Pedro Bank: Why It's Special
The Pedro Bank is an important commercial and biological area on a national and regional level. It is located approximately 50 miles off the southwestern coast of Jamaica and its three small, sandy islands, also known as cays, are composed of coral reefs, sand and sea grass beds. It makes up Jamaica's main commercial and artisanal fishing grounds and serves as the primary harvesting area for the largest export of queen conch in the Caribbean region. Jamaican conch exports have at times generated more foreign revenue than the country's world-famous Blue Mountain coffee.
The queen conch isn’t the only species that depends upon the Pedro Bank. The Pedro Bank is an important seabird nesting area for birds like masked boobies and roseate terns. It also provides nesting grounds for several endangered turtle species, including hawksbills and loggerheads. Jamaica's reefs have seen terrible deterioration, but even so, for many plants and animals, the Pedro Bank is the last great hope. With an estimated 99% of mainland Jamaica's reefs in danger, the healthy coral reefs on the Pedro Bank are vital to long-term reef conservation in the country.
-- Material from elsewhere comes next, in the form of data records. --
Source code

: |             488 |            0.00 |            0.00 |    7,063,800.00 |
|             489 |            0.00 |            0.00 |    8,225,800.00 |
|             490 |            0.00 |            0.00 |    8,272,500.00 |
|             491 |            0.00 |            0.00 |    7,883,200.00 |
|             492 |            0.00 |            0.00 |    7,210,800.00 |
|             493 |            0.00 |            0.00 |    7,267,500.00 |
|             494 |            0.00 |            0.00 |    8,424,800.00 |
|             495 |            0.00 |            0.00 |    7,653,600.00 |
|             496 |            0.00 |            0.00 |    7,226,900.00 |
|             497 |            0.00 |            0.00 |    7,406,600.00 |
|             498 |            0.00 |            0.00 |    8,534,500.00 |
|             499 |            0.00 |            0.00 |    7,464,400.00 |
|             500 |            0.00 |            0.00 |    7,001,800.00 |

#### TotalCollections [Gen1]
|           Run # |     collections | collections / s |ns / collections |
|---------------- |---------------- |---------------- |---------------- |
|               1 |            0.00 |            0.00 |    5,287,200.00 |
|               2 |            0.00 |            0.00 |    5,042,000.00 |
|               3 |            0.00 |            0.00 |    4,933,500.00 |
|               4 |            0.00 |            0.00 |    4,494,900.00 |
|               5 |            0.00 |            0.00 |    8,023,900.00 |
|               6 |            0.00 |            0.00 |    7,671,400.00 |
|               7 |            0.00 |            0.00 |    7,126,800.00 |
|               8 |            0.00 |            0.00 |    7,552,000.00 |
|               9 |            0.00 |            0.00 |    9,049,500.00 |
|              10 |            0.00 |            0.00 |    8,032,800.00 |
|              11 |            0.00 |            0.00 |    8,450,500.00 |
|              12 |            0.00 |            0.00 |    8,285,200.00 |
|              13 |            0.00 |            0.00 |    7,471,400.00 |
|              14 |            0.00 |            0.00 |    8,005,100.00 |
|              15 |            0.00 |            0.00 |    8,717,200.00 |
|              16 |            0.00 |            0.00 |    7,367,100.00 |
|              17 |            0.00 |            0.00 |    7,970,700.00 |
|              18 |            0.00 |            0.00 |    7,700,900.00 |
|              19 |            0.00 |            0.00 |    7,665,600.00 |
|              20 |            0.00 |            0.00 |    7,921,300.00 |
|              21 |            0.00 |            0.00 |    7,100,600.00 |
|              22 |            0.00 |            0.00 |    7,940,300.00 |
In July of 2004, the Jamaica National Heritage Trust declared Pedro Bank an underwater cultural heritage site, as it is a veritable treasure trove of sixteenth and seventeenth century shipwrecks and artifacts. It wasn’t until 2005, however, that marine life became the focus of protection. The Nature Conservancy began its work on the Pedro Bank by conducting ecological, health and socioeconomic assessments. By 2008, the Conservancy had collected fundamental information to guide conservation activities and develop partnerships to support those activites.
Investing in Conservation
In 2008, Jamaica, along with several other Caribbean nations, committed to protect at least 20% of its near-shore marine and coastal environment by 2020. Under the Caribbean Challenge Initiative (CCI), the Government of Jamaica agreed to name the remote, offshore Pedro Cays as the country’s first offshore marine managed area. The Conservancy began co-managing the site in 2011. The CCI will help provide financial support for the preserve under the Caribbean Biodiversity Fund. The Conservancy has made an initial pledge of U.S. $8 million to the fund, and the German government and Global Environment Facility (GEF) have also been major supporters.
In addition, the Conservancy has invested in a program to raise awareness about the merits of sustainable fishing practices. The intention is to ensure that from start to finish the fishermen from the Pedro Bank community are actively involved in the research, planning and implementation phases of the project and play a key role in establishing management regulations. The Nature Conservancy helps train wardens and educate fishers on how to avoid overfishing. The result is that fishers in the area are still able make a living from the sea, and many of the fishers have even shared knowledge and best practices through an exchange that the Conservancy facilitated with a fishing community in Belize.
Working Through Partnerships
The progress that has been made at Pedro Bank is in large part due to partnerships with the government of Jamaica. Strong relationships with the main regulatory and enforcement agencies responsible for the area—the Fisheries Division, the National Environment and Planning Agency (NEPA), the Jamaican Defense Force Coast Guard, and the Pedro Bank fishermen—have been critical to the project. The Conservancy and the University of the West Indies (UWI) are providing academic, technical and applied conservation management expertise.